▶ [Collected data entries]:
§ §

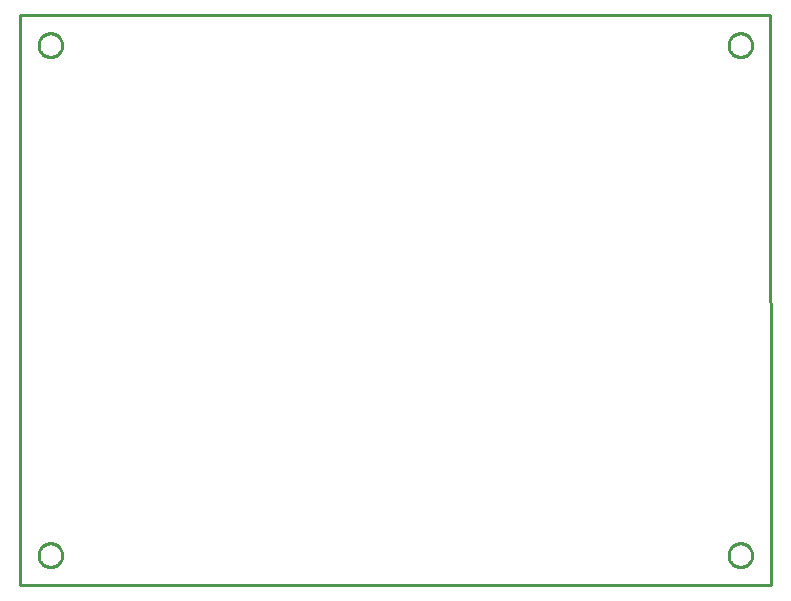
<source format=gbr>
G04 EAGLE Gerber RS-274X export*
G75*
%MOMM*%
%FSLAX34Y34*%
%LPD*%
%IN*%
%IPPOS*%
%AMOC8*
5,1,8,0,0,1.08239X$1,22.5*%
G01*
%ADD10C,0.254000*%


D10*
X0Y0D02*
X635200Y0D01*
X635000Y482600D01*
X0Y482600D01*
X0Y0D01*
X35400Y456763D02*
X35324Y455894D01*
X35172Y455034D01*
X34946Y454190D01*
X34648Y453370D01*
X34279Y452578D01*
X33842Y451822D01*
X33341Y451107D01*
X32780Y450438D01*
X32162Y449820D01*
X31493Y449259D01*
X30778Y448758D01*
X30022Y448321D01*
X29230Y447952D01*
X28410Y447654D01*
X27566Y447428D01*
X26707Y447276D01*
X25837Y447200D01*
X24963Y447200D01*
X24094Y447276D01*
X23234Y447428D01*
X22390Y447654D01*
X21570Y447952D01*
X20778Y448321D01*
X20022Y448758D01*
X19307Y449259D01*
X18638Y449820D01*
X18020Y450438D01*
X17459Y451107D01*
X16958Y451822D01*
X16521Y452578D01*
X16152Y453370D01*
X15854Y454190D01*
X15628Y455034D01*
X15476Y455894D01*
X15400Y456763D01*
X15400Y457637D01*
X15476Y458507D01*
X15628Y459366D01*
X15854Y460210D01*
X16152Y461030D01*
X16521Y461822D01*
X16958Y462578D01*
X17459Y463293D01*
X18020Y463962D01*
X18638Y464580D01*
X19307Y465141D01*
X20022Y465642D01*
X20778Y466079D01*
X21570Y466448D01*
X22390Y466746D01*
X23234Y466972D01*
X24094Y467124D01*
X24963Y467200D01*
X25837Y467200D01*
X26707Y467124D01*
X27566Y466972D01*
X28410Y466746D01*
X29230Y466448D01*
X30022Y466079D01*
X30778Y465642D01*
X31493Y465141D01*
X32162Y464580D01*
X32780Y463962D01*
X33341Y463293D01*
X33842Y462578D01*
X34279Y461822D01*
X34648Y461030D01*
X34946Y460210D01*
X35172Y459366D01*
X35324Y458507D01*
X35400Y457637D01*
X35400Y456763D01*
X35400Y24963D02*
X35324Y24094D01*
X35172Y23234D01*
X34946Y22390D01*
X34648Y21570D01*
X34279Y20778D01*
X33842Y20022D01*
X33341Y19307D01*
X32780Y18638D01*
X32162Y18020D01*
X31493Y17459D01*
X30778Y16958D01*
X30022Y16521D01*
X29230Y16152D01*
X28410Y15854D01*
X27566Y15628D01*
X26707Y15476D01*
X25837Y15400D01*
X24963Y15400D01*
X24094Y15476D01*
X23234Y15628D01*
X22390Y15854D01*
X21570Y16152D01*
X20778Y16521D01*
X20022Y16958D01*
X19307Y17459D01*
X18638Y18020D01*
X18020Y18638D01*
X17459Y19307D01*
X16958Y20022D01*
X16521Y20778D01*
X16152Y21570D01*
X15854Y22390D01*
X15628Y23234D01*
X15476Y24094D01*
X15400Y24963D01*
X15400Y25837D01*
X15476Y26707D01*
X15628Y27566D01*
X15854Y28410D01*
X16152Y29230D01*
X16521Y30022D01*
X16958Y30778D01*
X17459Y31493D01*
X18020Y32162D01*
X18638Y32780D01*
X19307Y33341D01*
X20022Y33842D01*
X20778Y34279D01*
X21570Y34648D01*
X22390Y34946D01*
X23234Y35172D01*
X24094Y35324D01*
X24963Y35400D01*
X25837Y35400D01*
X26707Y35324D01*
X27566Y35172D01*
X28410Y34946D01*
X29230Y34648D01*
X30022Y34279D01*
X30778Y33842D01*
X31493Y33341D01*
X32162Y32780D01*
X32780Y32162D01*
X33341Y31493D01*
X33842Y30778D01*
X34279Y30022D01*
X34648Y29230D01*
X34946Y28410D01*
X35172Y27566D01*
X35324Y26707D01*
X35400Y25837D01*
X35400Y24963D01*
X619600Y456763D02*
X619524Y455894D01*
X619372Y455034D01*
X619146Y454190D01*
X618848Y453370D01*
X618479Y452578D01*
X618042Y451822D01*
X617541Y451107D01*
X616980Y450438D01*
X616362Y449820D01*
X615693Y449259D01*
X614978Y448758D01*
X614222Y448321D01*
X613430Y447952D01*
X612610Y447654D01*
X611766Y447428D01*
X610907Y447276D01*
X610037Y447200D01*
X609163Y447200D01*
X608294Y447276D01*
X607434Y447428D01*
X606590Y447654D01*
X605770Y447952D01*
X604978Y448321D01*
X604222Y448758D01*
X603507Y449259D01*
X602838Y449820D01*
X602220Y450438D01*
X601659Y451107D01*
X601158Y451822D01*
X600721Y452578D01*
X600352Y453370D01*
X600054Y454190D01*
X599828Y455034D01*
X599676Y455894D01*
X599600Y456763D01*
X599600Y457637D01*
X599676Y458507D01*
X599828Y459366D01*
X600054Y460210D01*
X600352Y461030D01*
X600721Y461822D01*
X601158Y462578D01*
X601659Y463293D01*
X602220Y463962D01*
X602838Y464580D01*
X603507Y465141D01*
X604222Y465642D01*
X604978Y466079D01*
X605770Y466448D01*
X606590Y466746D01*
X607434Y466972D01*
X608294Y467124D01*
X609163Y467200D01*
X610037Y467200D01*
X610907Y467124D01*
X611766Y466972D01*
X612610Y466746D01*
X613430Y466448D01*
X614222Y466079D01*
X614978Y465642D01*
X615693Y465141D01*
X616362Y464580D01*
X616980Y463962D01*
X617541Y463293D01*
X618042Y462578D01*
X618479Y461822D01*
X618848Y461030D01*
X619146Y460210D01*
X619372Y459366D01*
X619524Y458507D01*
X619600Y457637D01*
X619600Y456763D01*
X619600Y24963D02*
X619524Y24094D01*
X619372Y23234D01*
X619146Y22390D01*
X618848Y21570D01*
X618479Y20778D01*
X618042Y20022D01*
X617541Y19307D01*
X616980Y18638D01*
X616362Y18020D01*
X615693Y17459D01*
X614978Y16958D01*
X614222Y16521D01*
X613430Y16152D01*
X612610Y15854D01*
X611766Y15628D01*
X610907Y15476D01*
X610037Y15400D01*
X609163Y15400D01*
X608294Y15476D01*
X607434Y15628D01*
X606590Y15854D01*
X605770Y16152D01*
X604978Y16521D01*
X604222Y16958D01*
X603507Y17459D01*
X602838Y18020D01*
X602220Y18638D01*
X601659Y19307D01*
X601158Y20022D01*
X600721Y20778D01*
X600352Y21570D01*
X600054Y22390D01*
X599828Y23234D01*
X599676Y24094D01*
X599600Y24963D01*
X599600Y25837D01*
X599676Y26707D01*
X599828Y27566D01*
X600054Y28410D01*
X600352Y29230D01*
X600721Y30022D01*
X601158Y30778D01*
X601659Y31493D01*
X602220Y32162D01*
X602838Y32780D01*
X603507Y33341D01*
X604222Y33842D01*
X604978Y34279D01*
X605770Y34648D01*
X606590Y34946D01*
X607434Y35172D01*
X608294Y35324D01*
X609163Y35400D01*
X610037Y35400D01*
X610907Y35324D01*
X611766Y35172D01*
X612610Y34946D01*
X613430Y34648D01*
X614222Y34279D01*
X614978Y33842D01*
X615693Y33341D01*
X616362Y32780D01*
X616980Y32162D01*
X617541Y31493D01*
X618042Y30778D01*
X618479Y30022D01*
X618848Y29230D01*
X619146Y28410D01*
X619372Y27566D01*
X619524Y26707D01*
X619600Y25837D01*
X619600Y24963D01*
M02*

</source>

§ §

▶ [Activity]: The reply should consist solely of the lines above from the one that has "X34946Y22390D01*" through the one that has "X619524Y455894D01*", reproduced exactly.

▶ [Answer section]:
X34946Y22390D01*
X34648Y21570D01*
X34279Y20778D01*
X33842Y20022D01*
X33341Y19307D01*
X32780Y18638D01*
X32162Y18020D01*
X31493Y17459D01*
X30778Y16958D01*
X30022Y16521D01*
X29230Y16152D01*
X28410Y15854D01*
X27566Y15628D01*
X26707Y15476D01*
X25837Y15400D01*
X24963Y15400D01*
X24094Y15476D01*
X23234Y15628D01*
X22390Y15854D01*
X21570Y16152D01*
X20778Y16521D01*
X20022Y16958D01*
X19307Y17459D01*
X18638Y18020D01*
X18020Y18638D01*
X17459Y19307D01*
X16958Y20022D01*
X16521Y20778D01*
X16152Y21570D01*
X15854Y22390D01*
X15628Y23234D01*
X15476Y24094D01*
X15400Y24963D01*
X15400Y25837D01*
X15476Y26707D01*
X15628Y27566D01*
X15854Y28410D01*
X16152Y29230D01*
X16521Y30022D01*
X16958Y30778D01*
X17459Y31493D01*
X18020Y32162D01*
X18638Y32780D01*
X19307Y33341D01*
X20022Y33842D01*
X20778Y34279D01*
X21570Y34648D01*
X22390Y34946D01*
X23234Y35172D01*
X24094Y35324D01*
X24963Y35400D01*
X25837Y35400D01*
X26707Y35324D01*
X27566Y35172D01*
X28410Y34946D01*
X29230Y34648D01*
X30022Y34279D01*
X30778Y33842D01*
X31493Y33341D01*
X32162Y32780D01*
X32780Y32162D01*
X33341Y31493D01*
X33842Y30778D01*
X34279Y30022D01*
X34648Y29230D01*
X34946Y28410D01*
X35172Y27566D01*
X35324Y26707D01*
X35400Y25837D01*
X35400Y24963D01*
X619600Y456763D02*
X619524Y455894D01*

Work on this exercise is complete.